Ha estado servidor escuchando, estas semanas, muchos y muy variados argumentos para no apoyar la huelga. El principal, o casi: que se trataba de una huelga política. Nadie ha sabido explicarle a un servidor qué tiene de malo, en determinadas circunstancias (es la política, no la patronal, la que está recortando derechos a los trabajadores) una huelga política. Otro: los sindicatos son sospechosos de depender de las suculentas ayudas oficiales y no tan oficiales. Bien, ¿entonces quién debe convocar la huelga? También los políticos han caído en la tentación (la de vivir con bastante facilidad, dijo Miguel Delibes) hasta convencernos de que en realidad su oficio no es más que la prolongación de la piratería por otros medios, lo que no impide a quienes esgrimen dicho argumento acudir a las urnas y entregarles el poder. No se coloque usted detrás de la pancarta de un sindicato, no les vote. Hacer la huelga o no hacerla no significa ser sindicalista, como acudir a votar o no acudir no significa ser demócrata. Por cierto: ¿se han enterado de la detención, en Quart de Poblet, de un edil del PP acusado de robar y revender el iPhone de una asesora? A servidor le parece una humorada tristemente ejemplificadora del deterioro económico que sufrimos. Quizás uno de los efectos de esta transformación que se nos quiere imponer sea esa: convertir los periódicos en una suerte de Weekly News World. Algunos ya parecen dispuestos y un rotativo tan serio como ABC publica, en sus páginas de ciencia, titulares como este: ¿Un «ovni» chupando energía del Sol?

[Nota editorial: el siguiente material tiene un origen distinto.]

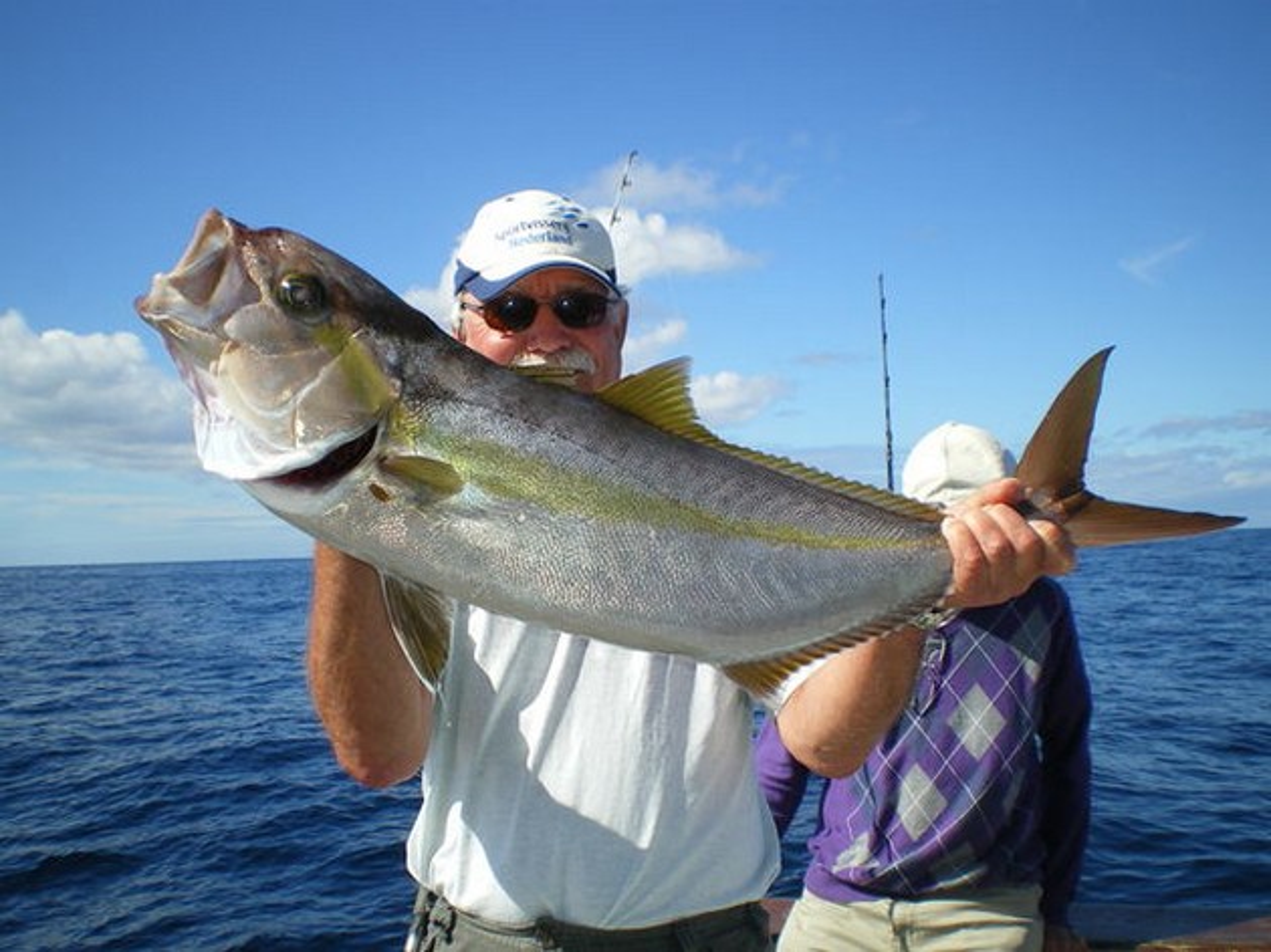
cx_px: 636
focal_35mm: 36
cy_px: 476
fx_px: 1321
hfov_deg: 51.4
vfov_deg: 39.6
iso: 50
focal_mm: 6.3
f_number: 4.6
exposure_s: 1/500
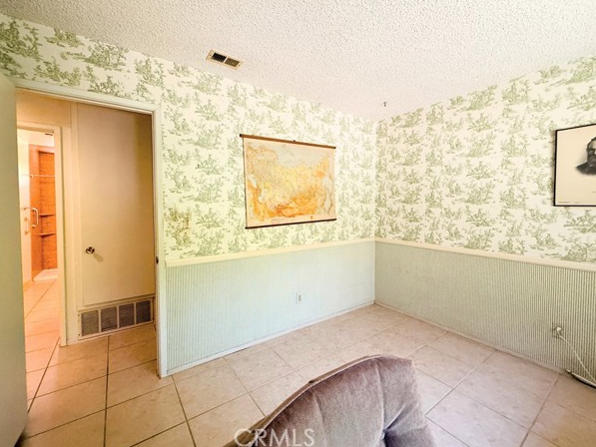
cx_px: 295
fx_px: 258
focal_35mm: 15
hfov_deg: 98.2
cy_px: 213
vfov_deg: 81.7
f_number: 2.2
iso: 320
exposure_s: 1/60
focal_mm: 2.22
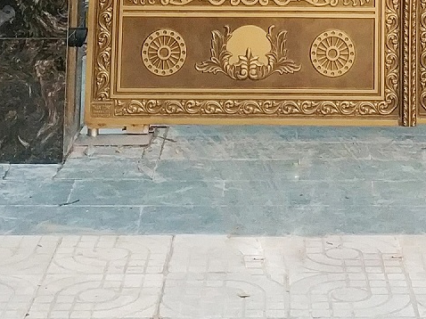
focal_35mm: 134
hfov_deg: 14.7
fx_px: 1648
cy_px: -346
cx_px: 311
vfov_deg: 10.1
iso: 252
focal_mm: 4.5
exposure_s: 1/1739
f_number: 2
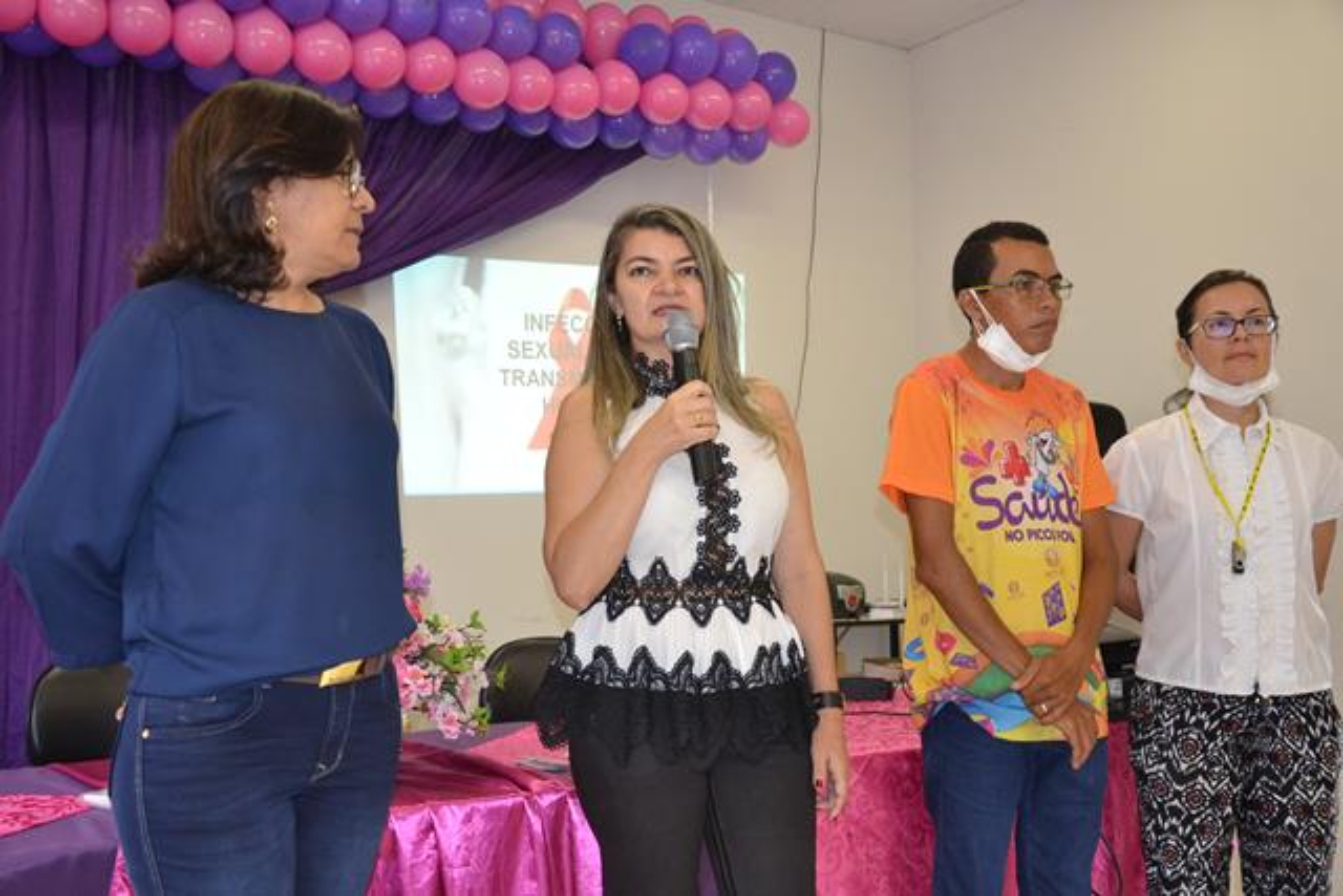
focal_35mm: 38
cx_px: 672
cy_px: 448
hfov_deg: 51.3
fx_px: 1399
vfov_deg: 35.5
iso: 800
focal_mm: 25
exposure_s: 1/100
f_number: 4
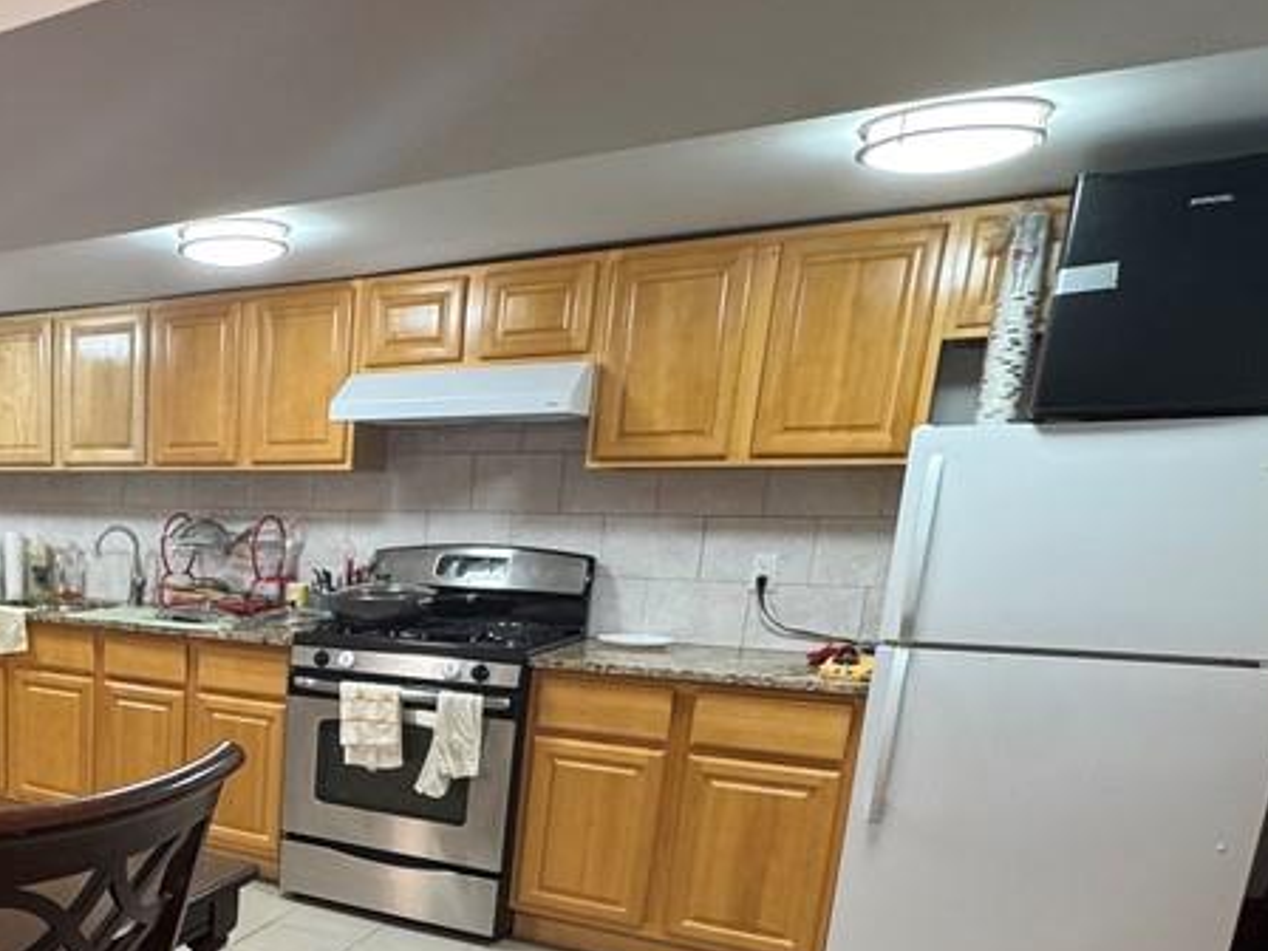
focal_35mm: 32
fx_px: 1172
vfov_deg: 41.6
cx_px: 82
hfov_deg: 49.3
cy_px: 804
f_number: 2.2
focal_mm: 2.22
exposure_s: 1/60
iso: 200
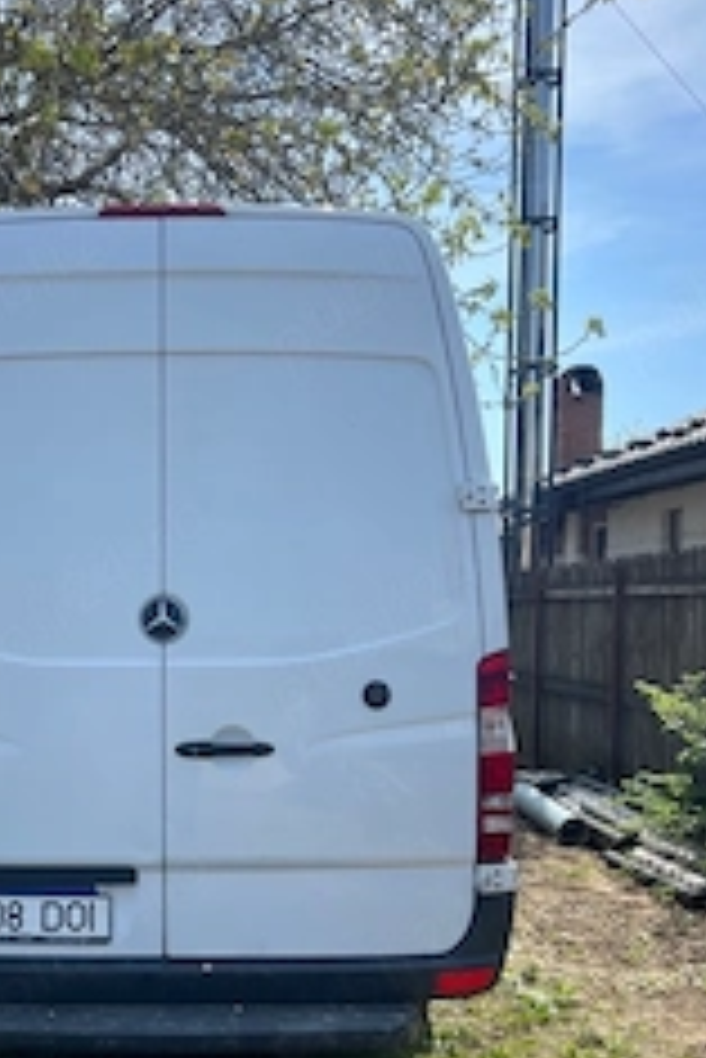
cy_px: 662
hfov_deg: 28.7
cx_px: 153
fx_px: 1351
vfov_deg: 42.4
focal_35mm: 46
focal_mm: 5.7
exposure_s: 1/3257
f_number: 1.5
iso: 50
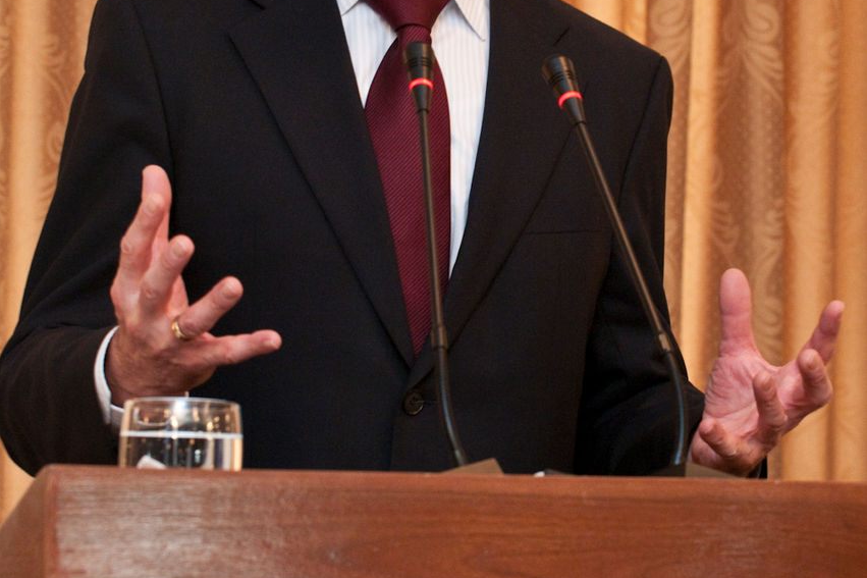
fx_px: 4454
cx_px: 434
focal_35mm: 185
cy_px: 213
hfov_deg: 11.1
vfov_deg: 7.4
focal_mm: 82
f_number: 5
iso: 1100
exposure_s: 1/60
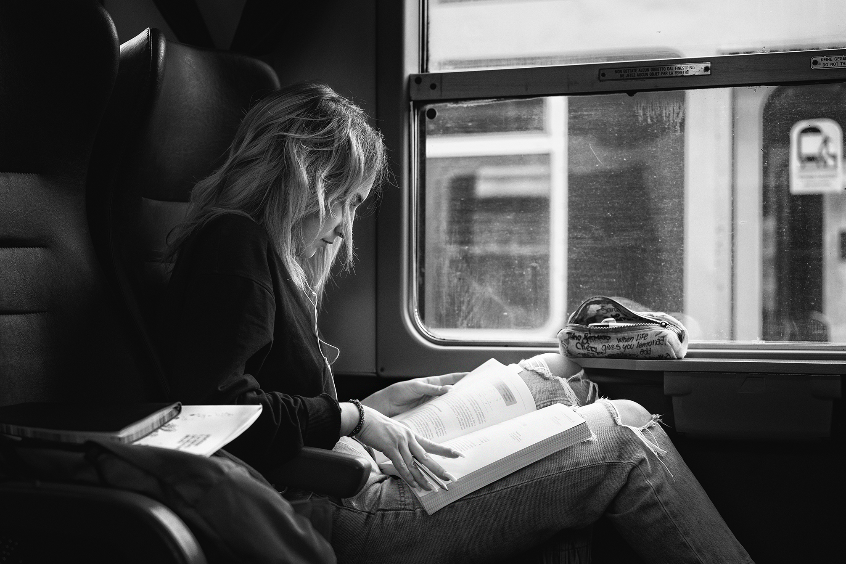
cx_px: 423
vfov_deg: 24.2
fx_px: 1316
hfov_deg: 35.6
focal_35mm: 56
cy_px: 286
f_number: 2.8
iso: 640
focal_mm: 55
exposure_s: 1/400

Pero hubo más «motivos» para no secundar la huelga. Por ejemplo: lo único que vamos a conseguir es que el gobierno se ahorre dinero. Este es un argumento de funcionario, naturalmente, y que las cifras se encargarán de desmentir por sí solas. Pero ese dinero es nuestro, de los trabajadores, además, y el sentido de la huelga no es el de estropearle las cuentas al gobierno sino el de transmitirle que hay una fuerza con la que debe contar. Por esa regla de tres la abstención andaluza a ahorrado ha los ciudadanos 2.300.000 euros.
¿Y qué responder a quienes aseguran que el lamentable espectáculo de las manifestaciones desacredita la imagen de una España responsable? ¿Un país con una democracia sólida, que es la que antepone la negociación (legítima) a cualquier tipo de imposición, da menos confianza a los inversores a largo plazo? ¿Un país con mejor educación y sanidad y que emplea más recursos en desarrollo científico es menos fiable? ¿Hace falta volver a señalar la contradicción que supone responsabilizar al pueblo de la mala cabeza de los mercachifles? ¿Realmente la solución es esta transferencia encubierta de renta (cubrirle el rostro a la mentira para que parezca verdad, dijo don Diego de Saavedra) desde los trabajadores-consumidores a las grandes compañías?
Y otra vez alguien dice: «Hemos vivido por encima de nuestras posibilidades». El imbécil que dice esto (que puede ser cualquier concejal de pueblo) se refiere a la gente que aceptó un crédito que le ofreció uno de esos tipos dispuestos a ganarse su comisión y sobresaliente en el curso de «conseguir un cliente a cualquier precio». Lo dice sin darse cuenta de que al pobre moroso le quitó el puesto de trabajo la necesidad de capitalización de su banco, no su torpeza, no su falta de previsión. No fue el moroso culpable del paro, sino el paro del moroso. Así que vamos a dejarnos de tonterías, ¿no?
Engañar a alguien dispuesto a creer que en torno al sol hay un ovni chupando energía por una pajita no es demasiado difícil, es como decirle a un poeta que la factura de la luz debe subir para equilibrar costes o a un pensionista que los derechos de los trabajadores estorban el objetivo de déficit y, en consecuencia, su bienestar; lo difícil es enderezar luego las cosas, cuando a la mentira se le oponga una fuerza más valiente, escarmentada y con menos que perder.